======== PASSAGE GIVEN ========

893.00/5085: Telegram

The Minister in China (Schurman) to the Secretary of State

257 Following received:

“Mandates July 10, 1923. The Acting Minister of Finance Chang Ying-hua, having several times earnestly requested permission to resign, he is hereby relieved of his acting post.

[Page 514]

Wang Ke-min is appointed Acting Minister of Finance.

Seal of the President by the Cabinet.

Countersigned.

  • Premier and Minister of War, blank.
  • Minister for Foreign Affairs, blank.
  • Minister of the Interior, Kao Ling-wei.
  • Minister of Finance, blank.
  • Minister of Marine, Li Ting-hsin.
  • Minister of Justice, Cheng Ke.
  • Minister of Education, blank.
  • Minister of Agriculture and Commerce, blank.
  • Minister of Communications Wu Yu-lin.”

Functioning Cabinet of five members was reduced by resignation of Minister of Finance to four which is less than a majority of original nine. Koo told me yesterday that he and Wang Ke-min would assume office next week and Koo was appointed by mandate of President Li. Latter, however, claims that, before leaving Peking June 13th, he issued mandates (though they were not published) accepting resignations of all members of Cabinet except Li Ken-yuan, Minister of Agriculture and Commerce, whom he appointed Premier concurrently and who countersigned the mandates, but diplomatic body has hitherto taken no note of this claim.

Parliament has accomplished nothing in 11 months and is utterly discredited. Of its members so far as can be ascertained 80 are in Tientsin, 100 in Shanghai and 670 in Peking, of whom considerable fraction have been promised traveling expenses to go south and are believed to be waiting higher competitive bids. Parliamentary constitutional commission has not for weeks been able to get a quorum and a meeting yesterday brought together only 470.

With no President, no Premier, and such attenuated and paralyzed organs of government themselves of questionable validity, the case for withdrawal of recognition from Peking is stronger than ever it was before. Sun Yat-sen has a manifesto16 in which adroitly connecting the usurping Peking militarists with the Lincheng outrage, he demands that the foreign powers withhold recognition of Peking “until a government has been established which can fairly claim to be representative of the country and can command the respect and support of the provinces”, and Sun Yat-sen’s demand for withdrawal of recognition is supported by leading British newspapers in Shanghai.

========

TASKS TO PERFORM
[a] In the telegram, who is appointed Acting Minister of Finance?
[b] Echo the telegram word for word, starting at "Functioning Cabinet of" and ending at "of this claim.".

======== GIVEN RECORDS ========

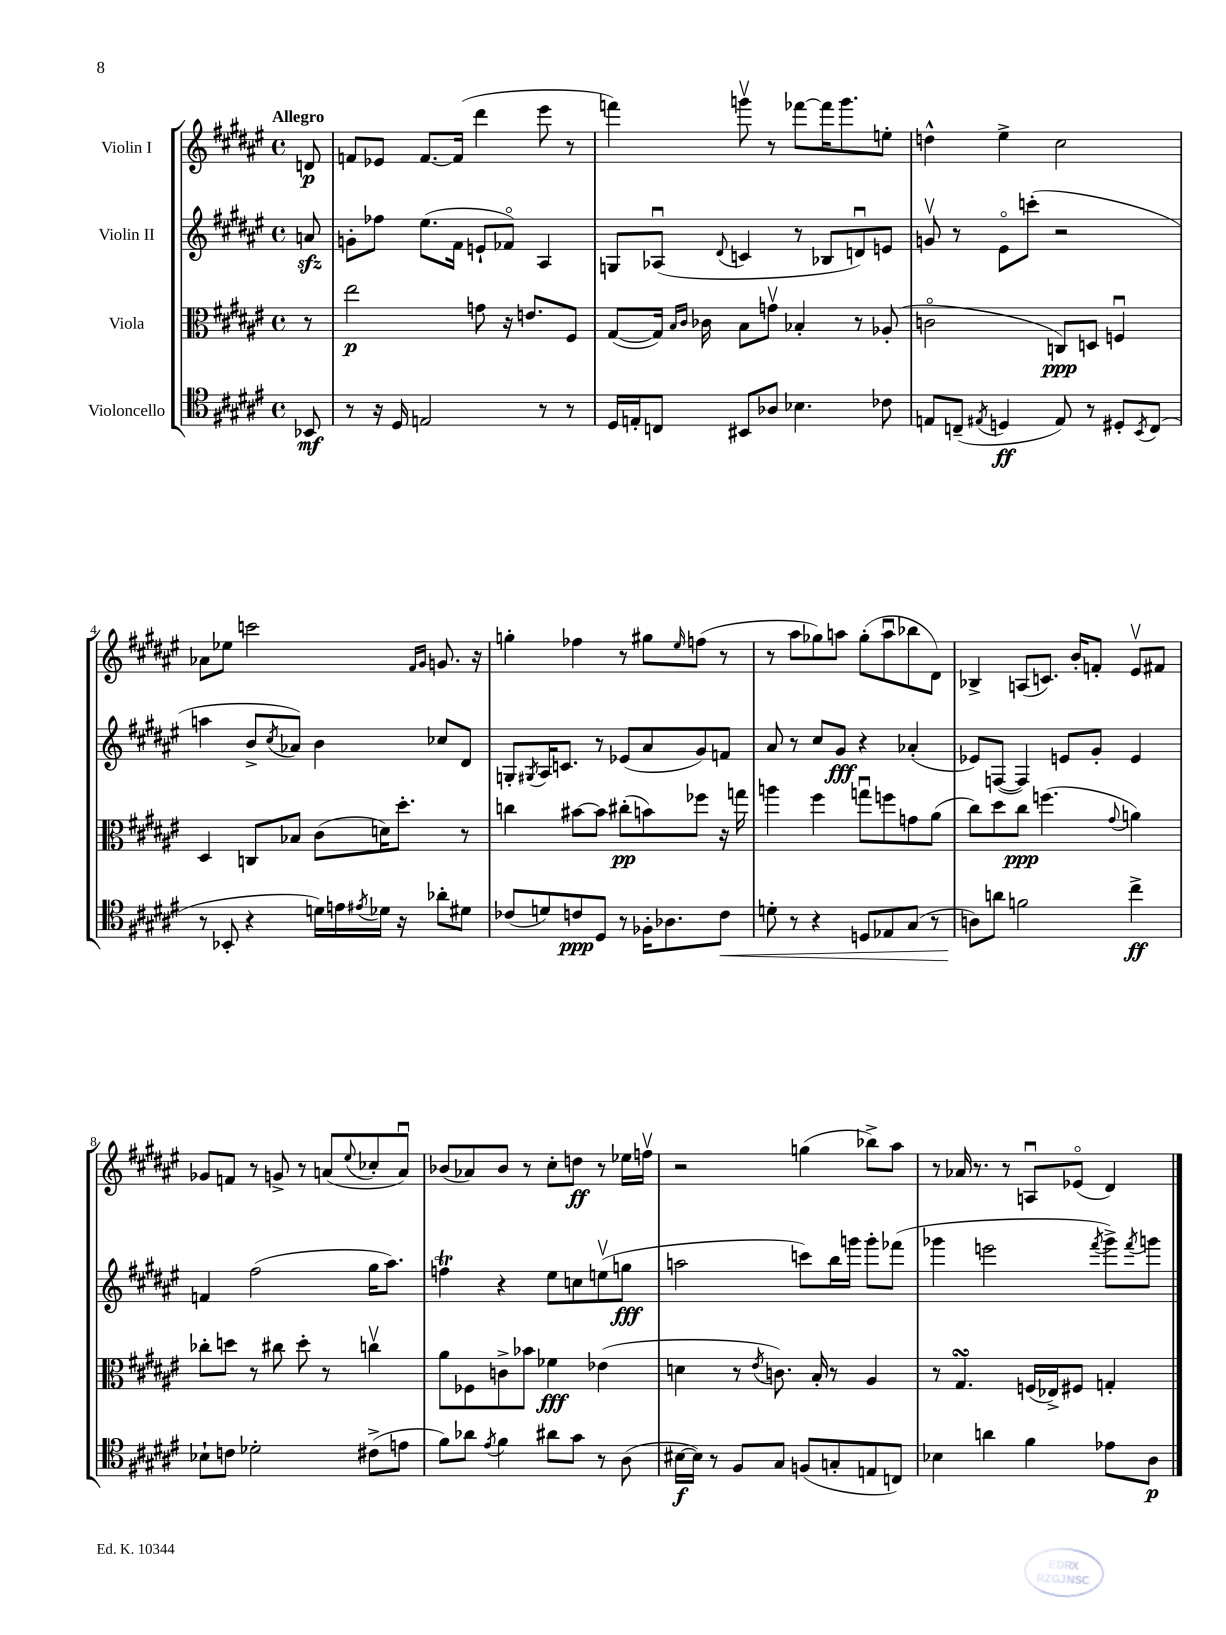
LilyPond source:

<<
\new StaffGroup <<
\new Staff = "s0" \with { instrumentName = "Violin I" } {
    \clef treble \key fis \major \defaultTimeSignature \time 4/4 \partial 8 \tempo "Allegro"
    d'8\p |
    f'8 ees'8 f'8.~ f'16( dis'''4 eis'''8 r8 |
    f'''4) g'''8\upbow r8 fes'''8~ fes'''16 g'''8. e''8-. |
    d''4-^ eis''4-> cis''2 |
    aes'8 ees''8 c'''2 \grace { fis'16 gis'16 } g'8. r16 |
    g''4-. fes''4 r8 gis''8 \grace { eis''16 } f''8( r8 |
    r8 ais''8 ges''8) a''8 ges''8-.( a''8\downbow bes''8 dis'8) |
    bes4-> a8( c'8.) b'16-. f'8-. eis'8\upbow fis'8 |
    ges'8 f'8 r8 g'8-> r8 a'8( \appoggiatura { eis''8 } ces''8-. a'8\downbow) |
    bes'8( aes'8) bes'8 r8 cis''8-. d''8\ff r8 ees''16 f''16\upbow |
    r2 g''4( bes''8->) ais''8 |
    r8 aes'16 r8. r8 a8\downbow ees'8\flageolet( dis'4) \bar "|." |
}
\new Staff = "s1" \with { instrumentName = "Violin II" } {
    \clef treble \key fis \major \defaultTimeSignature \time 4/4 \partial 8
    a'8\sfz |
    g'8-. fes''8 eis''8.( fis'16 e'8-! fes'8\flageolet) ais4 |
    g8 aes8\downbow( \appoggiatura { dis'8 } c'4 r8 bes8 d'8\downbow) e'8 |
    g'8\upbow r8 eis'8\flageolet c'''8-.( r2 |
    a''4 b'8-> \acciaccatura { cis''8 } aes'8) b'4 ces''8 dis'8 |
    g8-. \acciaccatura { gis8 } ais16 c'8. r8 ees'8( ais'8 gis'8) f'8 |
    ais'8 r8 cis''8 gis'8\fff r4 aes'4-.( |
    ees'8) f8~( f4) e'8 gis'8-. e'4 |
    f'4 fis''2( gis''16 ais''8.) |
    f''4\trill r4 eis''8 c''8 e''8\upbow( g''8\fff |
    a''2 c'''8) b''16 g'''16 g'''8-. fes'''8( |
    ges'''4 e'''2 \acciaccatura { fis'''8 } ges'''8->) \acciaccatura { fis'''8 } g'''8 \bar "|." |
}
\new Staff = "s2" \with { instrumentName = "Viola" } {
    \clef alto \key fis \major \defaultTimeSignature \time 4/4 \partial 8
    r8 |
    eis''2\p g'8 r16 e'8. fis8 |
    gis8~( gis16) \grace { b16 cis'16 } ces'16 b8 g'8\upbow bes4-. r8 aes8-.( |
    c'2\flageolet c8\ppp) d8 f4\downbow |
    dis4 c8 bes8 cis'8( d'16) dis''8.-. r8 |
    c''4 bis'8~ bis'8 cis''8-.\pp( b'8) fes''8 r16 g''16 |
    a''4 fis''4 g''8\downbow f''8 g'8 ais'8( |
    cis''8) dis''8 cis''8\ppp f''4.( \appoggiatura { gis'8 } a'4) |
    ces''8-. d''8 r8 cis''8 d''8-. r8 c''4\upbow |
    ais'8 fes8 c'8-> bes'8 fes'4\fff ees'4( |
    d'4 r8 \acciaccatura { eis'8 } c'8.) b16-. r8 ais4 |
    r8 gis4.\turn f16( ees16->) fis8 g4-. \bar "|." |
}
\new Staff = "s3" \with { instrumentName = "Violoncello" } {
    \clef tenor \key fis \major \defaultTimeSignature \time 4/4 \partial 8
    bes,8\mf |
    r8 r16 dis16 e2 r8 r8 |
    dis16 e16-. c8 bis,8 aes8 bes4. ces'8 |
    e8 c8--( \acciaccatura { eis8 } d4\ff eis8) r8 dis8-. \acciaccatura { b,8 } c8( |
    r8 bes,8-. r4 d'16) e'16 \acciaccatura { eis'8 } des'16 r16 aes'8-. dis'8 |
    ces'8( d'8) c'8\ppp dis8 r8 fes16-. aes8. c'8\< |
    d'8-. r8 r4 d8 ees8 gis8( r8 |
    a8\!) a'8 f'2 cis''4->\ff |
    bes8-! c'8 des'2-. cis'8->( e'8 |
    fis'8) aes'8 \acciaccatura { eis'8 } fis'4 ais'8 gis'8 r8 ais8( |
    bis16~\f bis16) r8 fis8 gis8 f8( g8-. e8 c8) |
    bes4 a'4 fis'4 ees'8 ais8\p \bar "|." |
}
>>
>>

========

ANSWERS BY TASK
[a] Wang Ke-min

[b]
Functioning Cabinet of five members was reduced by resignation of Minister of Finance to four which is less than a majority of original nine. Koo told me yesterday that he and Wang Ke-min would assume office next week and Koo was appointed by mandate of President Li. Latter, however, claims that, before leaving Peking June 13th, he issued mandates (though they were not published) accepting resignations of all members of Cabinet except Li Ken-yuan, Minister of Agriculture and Commerce, whom he appointed Premier concurrently and who countersigned the mandates, but diplomatic body has hitherto taken no note of this claim.